課題一覧:
1. 精神科入院の文章では、看護師がタオルを取り上げる理由は何とされているか。
2. 精神科入院の文章を、最後の文のあとから書き継ぐこと。

本文:

==========

精神科に入院してきました。
さて、私がお風呂からあがると、看護師さんが当然のように、タオルも脱いだものも、シャンプー類も、すべて回収していってしまい、髪が濡れたまま、とりあえずドライヤーだけは貸してもらえたけれども、タオルがない不便な状態で髪を乾かす羽目になった。


 というか。
なにもかも、取り上げられる。
理由はひとつ、「あぶないから」。



あぶない?



シャンプーをとりあげるのは、「飲んだらいけない」
タオルを取り上げるのは「首をつってはいけない」
洗面器は「割って怪我してはいけない」


失笑。

まるで小さな子どもだ。
いや、小さな子どもでも洗面器は取り上げられないだろう。
だって子どもには洗面器を割る力がない。


つまりここは、要警戒、危険な大人の収容所なのだった。



ただ、私はおとなしくしていたせいか、身体検査はされずに済み、あのリップクリームを取り上げられた彼女のような目にはあわなかった。

==========

提供情報:
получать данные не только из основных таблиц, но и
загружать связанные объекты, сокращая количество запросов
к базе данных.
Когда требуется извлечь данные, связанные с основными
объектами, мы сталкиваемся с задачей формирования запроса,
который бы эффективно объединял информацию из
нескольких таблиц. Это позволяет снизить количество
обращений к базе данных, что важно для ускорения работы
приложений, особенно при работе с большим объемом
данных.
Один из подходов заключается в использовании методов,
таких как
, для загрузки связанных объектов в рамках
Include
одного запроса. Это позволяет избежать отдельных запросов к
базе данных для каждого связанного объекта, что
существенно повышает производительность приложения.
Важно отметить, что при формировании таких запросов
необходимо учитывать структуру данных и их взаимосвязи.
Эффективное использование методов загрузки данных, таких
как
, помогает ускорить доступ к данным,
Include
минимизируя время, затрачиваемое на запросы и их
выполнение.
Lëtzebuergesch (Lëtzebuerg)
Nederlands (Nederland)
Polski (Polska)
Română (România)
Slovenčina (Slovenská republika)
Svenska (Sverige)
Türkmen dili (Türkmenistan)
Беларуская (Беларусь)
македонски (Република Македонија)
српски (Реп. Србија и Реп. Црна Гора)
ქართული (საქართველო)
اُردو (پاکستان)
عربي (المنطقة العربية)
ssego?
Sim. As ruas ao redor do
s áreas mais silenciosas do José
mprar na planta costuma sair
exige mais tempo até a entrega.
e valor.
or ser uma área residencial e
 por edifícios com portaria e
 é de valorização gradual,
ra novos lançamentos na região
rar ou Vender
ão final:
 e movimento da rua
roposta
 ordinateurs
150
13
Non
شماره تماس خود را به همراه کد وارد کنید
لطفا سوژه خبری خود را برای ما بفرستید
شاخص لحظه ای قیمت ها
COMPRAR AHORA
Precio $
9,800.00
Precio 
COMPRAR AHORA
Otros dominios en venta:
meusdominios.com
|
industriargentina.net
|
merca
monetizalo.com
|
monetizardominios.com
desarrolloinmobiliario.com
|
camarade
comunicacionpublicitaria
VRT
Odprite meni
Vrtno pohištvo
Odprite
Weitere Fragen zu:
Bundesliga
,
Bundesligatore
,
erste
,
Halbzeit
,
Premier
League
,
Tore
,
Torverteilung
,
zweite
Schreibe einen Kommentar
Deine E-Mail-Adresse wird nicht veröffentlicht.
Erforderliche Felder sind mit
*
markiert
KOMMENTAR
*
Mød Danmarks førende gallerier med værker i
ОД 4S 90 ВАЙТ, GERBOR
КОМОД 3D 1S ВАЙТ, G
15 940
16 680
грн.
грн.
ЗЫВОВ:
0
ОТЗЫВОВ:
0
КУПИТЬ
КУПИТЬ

==========

あなたの解答:
1. 「首をつってはいけない」からだ。

2.
あんなことされたら、平常心を保てたのか自信がない。
きっと怒ってしまう、けれど怒ったら拘束される。


……屈辱だった。


お風呂にはいってさっぱりして、今日は退屈しなくて済みそう、なんて思っていたら大間違い、やっぱり昼からは退屈だった。

 私は、ストレスがかかると顔面にアレルギーのような症状がでる体質なのだけれど、病院のストレスと、なれない石鹸を使ったせいで顔がかゆかったり痛かったりしてきて、ひどく憂鬱になった。


今日は主治医がいるはず。
はやく「診察」してほしい、そして一刻も早く解放してほしい。
もう死のうなんてしない、こんなところに閉じ込められるくらいなら、それこそ「死んだ方がましだ」。




泣きそう。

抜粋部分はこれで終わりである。